University of Notre Dame Sociology Professor Jorge Bustamante says the economic and humanitarian issues of immigration are “two sides of the same coin.”
Bustamante who has advocated for the human rights of migrants and refuges, including in a role with the United Nations will speak at noon on Wednesday at University Michigan University’s Bernhard Center. His address, sponsored by the Lewis Walker Institute for the Study of Race and Ethnic Relations is called DACA, Dreamers and the Undocumented, a Human Rights Perspective. Bustamante says the “power asymmetries” between migrants and people employing them leads to cheap labor while rejecting those workers as members of society.
President Obama signed an executive order in 2012 allowing people brought to the United States as young children to stay in the country. Bustamante says the Deferred Action on Childhood Arrivals, or DACA, policy is at the center of the debate right now. President Trump has promised to end DACA, but has given Congress time to work on an alternative. Bustamante says people who were brought to the U.S. as children are generally considered separately from people who come as adults.
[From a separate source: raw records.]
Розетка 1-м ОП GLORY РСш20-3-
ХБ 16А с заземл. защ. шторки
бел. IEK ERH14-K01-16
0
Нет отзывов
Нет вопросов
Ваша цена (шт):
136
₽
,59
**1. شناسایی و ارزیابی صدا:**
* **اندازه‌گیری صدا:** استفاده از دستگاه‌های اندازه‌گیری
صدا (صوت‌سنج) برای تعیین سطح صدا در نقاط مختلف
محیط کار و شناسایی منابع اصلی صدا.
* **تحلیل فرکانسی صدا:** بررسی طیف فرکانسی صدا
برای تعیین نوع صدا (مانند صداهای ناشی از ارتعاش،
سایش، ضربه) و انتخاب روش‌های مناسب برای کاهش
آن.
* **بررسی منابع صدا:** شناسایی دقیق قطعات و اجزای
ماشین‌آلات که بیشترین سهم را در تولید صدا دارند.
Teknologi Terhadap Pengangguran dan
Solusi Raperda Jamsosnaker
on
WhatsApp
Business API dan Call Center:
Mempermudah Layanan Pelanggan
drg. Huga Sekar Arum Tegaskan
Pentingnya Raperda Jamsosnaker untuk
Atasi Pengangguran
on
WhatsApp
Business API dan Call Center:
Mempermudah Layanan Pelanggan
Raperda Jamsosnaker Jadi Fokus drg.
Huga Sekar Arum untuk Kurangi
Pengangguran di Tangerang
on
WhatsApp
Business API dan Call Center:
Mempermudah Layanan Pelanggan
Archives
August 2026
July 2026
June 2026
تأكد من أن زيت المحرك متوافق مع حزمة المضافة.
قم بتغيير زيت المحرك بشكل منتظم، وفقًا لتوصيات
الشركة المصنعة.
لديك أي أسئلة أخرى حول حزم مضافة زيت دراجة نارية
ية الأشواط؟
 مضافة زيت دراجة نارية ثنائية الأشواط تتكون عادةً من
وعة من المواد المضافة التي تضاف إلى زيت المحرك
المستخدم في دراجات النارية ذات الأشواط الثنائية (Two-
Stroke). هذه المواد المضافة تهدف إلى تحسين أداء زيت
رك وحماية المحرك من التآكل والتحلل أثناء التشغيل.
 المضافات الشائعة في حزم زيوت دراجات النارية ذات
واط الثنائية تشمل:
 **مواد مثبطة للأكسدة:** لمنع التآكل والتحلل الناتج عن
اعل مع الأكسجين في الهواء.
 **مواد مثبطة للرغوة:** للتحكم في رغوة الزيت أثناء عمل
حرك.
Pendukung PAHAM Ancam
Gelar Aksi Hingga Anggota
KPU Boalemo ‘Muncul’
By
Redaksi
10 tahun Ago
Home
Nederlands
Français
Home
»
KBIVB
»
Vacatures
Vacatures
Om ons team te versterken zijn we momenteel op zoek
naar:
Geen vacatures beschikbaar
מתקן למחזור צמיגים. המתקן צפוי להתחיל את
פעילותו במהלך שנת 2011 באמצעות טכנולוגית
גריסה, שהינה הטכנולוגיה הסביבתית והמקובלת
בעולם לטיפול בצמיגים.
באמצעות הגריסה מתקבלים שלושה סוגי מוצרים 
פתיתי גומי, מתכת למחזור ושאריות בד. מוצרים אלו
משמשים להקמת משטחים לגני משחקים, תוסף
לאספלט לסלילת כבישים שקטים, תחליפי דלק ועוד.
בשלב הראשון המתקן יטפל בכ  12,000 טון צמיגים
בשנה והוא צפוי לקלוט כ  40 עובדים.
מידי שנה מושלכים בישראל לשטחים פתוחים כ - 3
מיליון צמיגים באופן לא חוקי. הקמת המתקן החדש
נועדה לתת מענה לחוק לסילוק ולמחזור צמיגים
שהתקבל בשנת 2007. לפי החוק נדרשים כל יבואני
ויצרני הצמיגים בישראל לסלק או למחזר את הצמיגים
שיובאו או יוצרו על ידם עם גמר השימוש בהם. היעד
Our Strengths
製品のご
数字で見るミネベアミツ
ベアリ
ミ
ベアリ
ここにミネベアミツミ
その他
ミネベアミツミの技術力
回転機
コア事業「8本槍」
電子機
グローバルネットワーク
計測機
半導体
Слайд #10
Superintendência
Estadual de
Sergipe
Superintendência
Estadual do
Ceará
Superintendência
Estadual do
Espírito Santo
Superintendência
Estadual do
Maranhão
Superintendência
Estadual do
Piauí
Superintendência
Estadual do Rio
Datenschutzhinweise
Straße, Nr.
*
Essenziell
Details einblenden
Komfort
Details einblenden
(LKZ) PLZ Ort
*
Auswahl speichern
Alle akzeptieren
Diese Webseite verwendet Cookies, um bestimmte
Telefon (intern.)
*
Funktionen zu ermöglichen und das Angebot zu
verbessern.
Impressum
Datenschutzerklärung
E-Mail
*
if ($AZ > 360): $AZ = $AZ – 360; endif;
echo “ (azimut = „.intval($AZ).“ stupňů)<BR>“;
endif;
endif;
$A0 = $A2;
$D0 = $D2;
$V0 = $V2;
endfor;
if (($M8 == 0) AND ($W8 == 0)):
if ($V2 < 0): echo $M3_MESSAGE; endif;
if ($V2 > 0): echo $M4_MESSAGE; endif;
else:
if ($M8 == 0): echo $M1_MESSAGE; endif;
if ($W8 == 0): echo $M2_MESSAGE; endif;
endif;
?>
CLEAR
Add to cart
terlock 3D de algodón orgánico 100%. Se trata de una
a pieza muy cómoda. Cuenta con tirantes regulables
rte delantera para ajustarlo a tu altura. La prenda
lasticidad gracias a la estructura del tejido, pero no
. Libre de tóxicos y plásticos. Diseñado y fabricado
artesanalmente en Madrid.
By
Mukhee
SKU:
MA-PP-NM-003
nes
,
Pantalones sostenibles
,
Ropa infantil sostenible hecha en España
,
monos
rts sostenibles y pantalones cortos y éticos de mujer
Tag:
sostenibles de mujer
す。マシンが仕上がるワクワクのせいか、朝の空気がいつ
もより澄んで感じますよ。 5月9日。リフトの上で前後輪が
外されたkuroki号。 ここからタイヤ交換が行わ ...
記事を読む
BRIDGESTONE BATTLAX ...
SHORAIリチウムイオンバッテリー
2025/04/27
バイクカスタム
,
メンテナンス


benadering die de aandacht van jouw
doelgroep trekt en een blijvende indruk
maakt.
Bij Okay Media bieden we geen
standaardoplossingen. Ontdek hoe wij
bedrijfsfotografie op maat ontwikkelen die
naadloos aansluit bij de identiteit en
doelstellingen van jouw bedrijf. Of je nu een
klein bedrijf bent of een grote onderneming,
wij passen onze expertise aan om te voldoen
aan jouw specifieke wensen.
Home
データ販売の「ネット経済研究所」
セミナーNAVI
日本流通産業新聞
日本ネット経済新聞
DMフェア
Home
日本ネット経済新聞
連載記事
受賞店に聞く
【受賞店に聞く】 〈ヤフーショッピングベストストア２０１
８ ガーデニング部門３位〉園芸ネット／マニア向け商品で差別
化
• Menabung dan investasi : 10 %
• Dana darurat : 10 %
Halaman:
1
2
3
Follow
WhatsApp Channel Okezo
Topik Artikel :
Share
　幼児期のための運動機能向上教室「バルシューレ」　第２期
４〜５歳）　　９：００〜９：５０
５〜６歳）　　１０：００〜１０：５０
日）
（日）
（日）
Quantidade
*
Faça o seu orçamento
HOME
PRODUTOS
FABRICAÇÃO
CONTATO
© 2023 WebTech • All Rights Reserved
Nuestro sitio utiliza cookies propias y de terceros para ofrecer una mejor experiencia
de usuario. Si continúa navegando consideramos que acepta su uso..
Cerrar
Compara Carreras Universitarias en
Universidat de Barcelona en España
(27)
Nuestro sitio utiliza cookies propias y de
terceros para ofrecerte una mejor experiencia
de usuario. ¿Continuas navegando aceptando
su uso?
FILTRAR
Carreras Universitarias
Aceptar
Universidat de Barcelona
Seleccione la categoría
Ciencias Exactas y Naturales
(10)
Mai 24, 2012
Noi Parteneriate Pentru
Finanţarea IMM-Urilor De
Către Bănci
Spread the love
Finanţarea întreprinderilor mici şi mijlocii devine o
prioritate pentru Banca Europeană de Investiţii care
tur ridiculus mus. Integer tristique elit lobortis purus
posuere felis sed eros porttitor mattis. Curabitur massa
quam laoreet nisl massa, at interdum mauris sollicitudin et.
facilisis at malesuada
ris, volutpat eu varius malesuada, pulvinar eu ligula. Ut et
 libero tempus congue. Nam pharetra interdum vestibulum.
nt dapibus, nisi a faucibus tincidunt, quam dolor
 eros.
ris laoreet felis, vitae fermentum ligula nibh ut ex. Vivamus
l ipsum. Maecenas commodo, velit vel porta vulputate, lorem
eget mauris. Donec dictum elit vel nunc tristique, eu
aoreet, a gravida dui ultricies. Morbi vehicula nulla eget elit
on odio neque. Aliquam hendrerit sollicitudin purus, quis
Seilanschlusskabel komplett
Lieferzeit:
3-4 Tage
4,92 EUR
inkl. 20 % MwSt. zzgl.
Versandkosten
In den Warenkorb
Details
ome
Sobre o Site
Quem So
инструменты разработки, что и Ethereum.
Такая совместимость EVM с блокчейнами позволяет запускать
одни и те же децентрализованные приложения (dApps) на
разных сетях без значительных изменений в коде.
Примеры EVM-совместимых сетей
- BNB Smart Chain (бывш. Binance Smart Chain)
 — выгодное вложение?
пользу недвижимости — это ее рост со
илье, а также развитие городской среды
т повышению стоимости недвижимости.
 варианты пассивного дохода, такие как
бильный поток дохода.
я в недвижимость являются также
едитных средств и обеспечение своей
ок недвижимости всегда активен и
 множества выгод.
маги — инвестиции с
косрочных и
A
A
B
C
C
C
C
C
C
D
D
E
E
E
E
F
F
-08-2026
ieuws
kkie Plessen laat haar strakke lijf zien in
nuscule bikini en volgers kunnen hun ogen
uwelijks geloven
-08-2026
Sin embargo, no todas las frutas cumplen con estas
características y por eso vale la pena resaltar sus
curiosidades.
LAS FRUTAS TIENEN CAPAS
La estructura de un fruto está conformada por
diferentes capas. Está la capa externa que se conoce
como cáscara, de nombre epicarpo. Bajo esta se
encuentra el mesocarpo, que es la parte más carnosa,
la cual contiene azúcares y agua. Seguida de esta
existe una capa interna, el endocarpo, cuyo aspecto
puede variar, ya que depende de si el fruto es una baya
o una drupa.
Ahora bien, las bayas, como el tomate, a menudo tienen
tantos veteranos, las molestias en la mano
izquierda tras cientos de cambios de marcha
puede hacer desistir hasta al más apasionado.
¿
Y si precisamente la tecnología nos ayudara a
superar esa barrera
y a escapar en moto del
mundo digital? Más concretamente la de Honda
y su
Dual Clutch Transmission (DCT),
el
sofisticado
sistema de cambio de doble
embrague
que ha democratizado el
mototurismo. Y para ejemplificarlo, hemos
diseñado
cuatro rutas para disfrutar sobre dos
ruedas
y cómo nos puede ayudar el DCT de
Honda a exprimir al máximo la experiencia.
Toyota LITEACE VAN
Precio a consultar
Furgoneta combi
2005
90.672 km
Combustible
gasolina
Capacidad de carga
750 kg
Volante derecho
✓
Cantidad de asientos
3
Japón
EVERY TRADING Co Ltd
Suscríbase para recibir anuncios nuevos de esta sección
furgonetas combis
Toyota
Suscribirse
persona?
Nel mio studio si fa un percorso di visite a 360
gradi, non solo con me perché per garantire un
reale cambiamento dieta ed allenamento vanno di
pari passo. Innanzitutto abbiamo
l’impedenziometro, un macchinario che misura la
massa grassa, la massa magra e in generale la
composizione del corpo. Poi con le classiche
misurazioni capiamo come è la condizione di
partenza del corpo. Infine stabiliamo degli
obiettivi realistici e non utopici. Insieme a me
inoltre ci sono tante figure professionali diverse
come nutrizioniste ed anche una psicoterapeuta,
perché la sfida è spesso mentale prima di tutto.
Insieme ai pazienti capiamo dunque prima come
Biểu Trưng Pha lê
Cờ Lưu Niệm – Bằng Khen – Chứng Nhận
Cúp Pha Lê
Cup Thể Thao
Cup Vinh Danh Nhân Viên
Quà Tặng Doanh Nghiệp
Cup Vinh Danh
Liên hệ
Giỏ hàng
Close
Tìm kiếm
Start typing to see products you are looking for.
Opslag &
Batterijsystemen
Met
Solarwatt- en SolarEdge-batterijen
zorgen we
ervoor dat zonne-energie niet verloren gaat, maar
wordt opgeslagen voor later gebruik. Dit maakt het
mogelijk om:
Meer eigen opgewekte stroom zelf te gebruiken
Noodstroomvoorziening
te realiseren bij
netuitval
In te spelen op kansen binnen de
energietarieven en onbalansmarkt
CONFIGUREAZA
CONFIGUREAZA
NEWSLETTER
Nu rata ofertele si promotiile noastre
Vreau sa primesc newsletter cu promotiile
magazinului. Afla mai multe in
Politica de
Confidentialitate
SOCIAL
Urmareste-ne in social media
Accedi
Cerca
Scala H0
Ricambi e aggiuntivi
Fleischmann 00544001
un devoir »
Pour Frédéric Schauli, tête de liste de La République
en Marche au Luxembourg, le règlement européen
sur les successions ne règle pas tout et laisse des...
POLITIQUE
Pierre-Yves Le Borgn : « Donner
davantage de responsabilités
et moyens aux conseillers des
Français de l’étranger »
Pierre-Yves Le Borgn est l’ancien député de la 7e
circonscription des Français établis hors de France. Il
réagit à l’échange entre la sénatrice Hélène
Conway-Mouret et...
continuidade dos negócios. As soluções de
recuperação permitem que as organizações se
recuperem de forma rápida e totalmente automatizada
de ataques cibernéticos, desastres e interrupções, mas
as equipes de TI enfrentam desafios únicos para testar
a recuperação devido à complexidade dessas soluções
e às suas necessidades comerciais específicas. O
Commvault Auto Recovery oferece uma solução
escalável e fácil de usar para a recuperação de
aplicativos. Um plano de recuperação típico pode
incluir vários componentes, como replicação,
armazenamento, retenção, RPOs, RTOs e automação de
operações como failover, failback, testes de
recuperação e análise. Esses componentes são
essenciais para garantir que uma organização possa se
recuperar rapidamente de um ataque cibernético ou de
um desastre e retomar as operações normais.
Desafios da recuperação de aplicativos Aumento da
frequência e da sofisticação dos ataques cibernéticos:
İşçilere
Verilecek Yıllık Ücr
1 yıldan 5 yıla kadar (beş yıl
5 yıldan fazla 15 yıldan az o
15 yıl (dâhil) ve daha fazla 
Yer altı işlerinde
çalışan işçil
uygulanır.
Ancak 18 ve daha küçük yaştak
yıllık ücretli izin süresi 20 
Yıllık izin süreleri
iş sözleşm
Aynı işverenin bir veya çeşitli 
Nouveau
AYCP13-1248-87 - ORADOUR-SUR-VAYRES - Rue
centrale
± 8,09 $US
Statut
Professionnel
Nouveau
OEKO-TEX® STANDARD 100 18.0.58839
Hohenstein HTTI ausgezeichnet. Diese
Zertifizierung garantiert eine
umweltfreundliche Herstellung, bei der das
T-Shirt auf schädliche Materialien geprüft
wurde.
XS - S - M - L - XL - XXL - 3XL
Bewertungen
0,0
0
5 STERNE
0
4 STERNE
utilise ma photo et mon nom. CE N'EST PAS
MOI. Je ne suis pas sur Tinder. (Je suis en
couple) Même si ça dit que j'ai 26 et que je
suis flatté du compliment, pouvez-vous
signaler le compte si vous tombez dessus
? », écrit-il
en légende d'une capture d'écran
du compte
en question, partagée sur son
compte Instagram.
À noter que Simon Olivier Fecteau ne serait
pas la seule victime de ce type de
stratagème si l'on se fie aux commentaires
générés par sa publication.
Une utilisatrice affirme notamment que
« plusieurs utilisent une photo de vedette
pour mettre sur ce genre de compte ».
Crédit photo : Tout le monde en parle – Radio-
Bustamante says immigration is more than a domestic issue. He says reform requires agreements between nations. He says while that’s “extremely difficult” to achieve, it has happened in a few cases. Bustamante says negotiations between nations have to recognize the needs of both parties. He says in the case of the Mexico and the United States, Mexico would have to accept restrictions on the border, while the U.S. would have to offer conditions accepting the human rights of migrants.
President Trump campaigned on building a wall along the border with Mexico, and deporting undocumented migrants. Bustamante says that creates a very dark scenario for immigrants in the United States. But Bustamante says it’s not just the United States. He says European countries are also turning to anti-immigration candidates.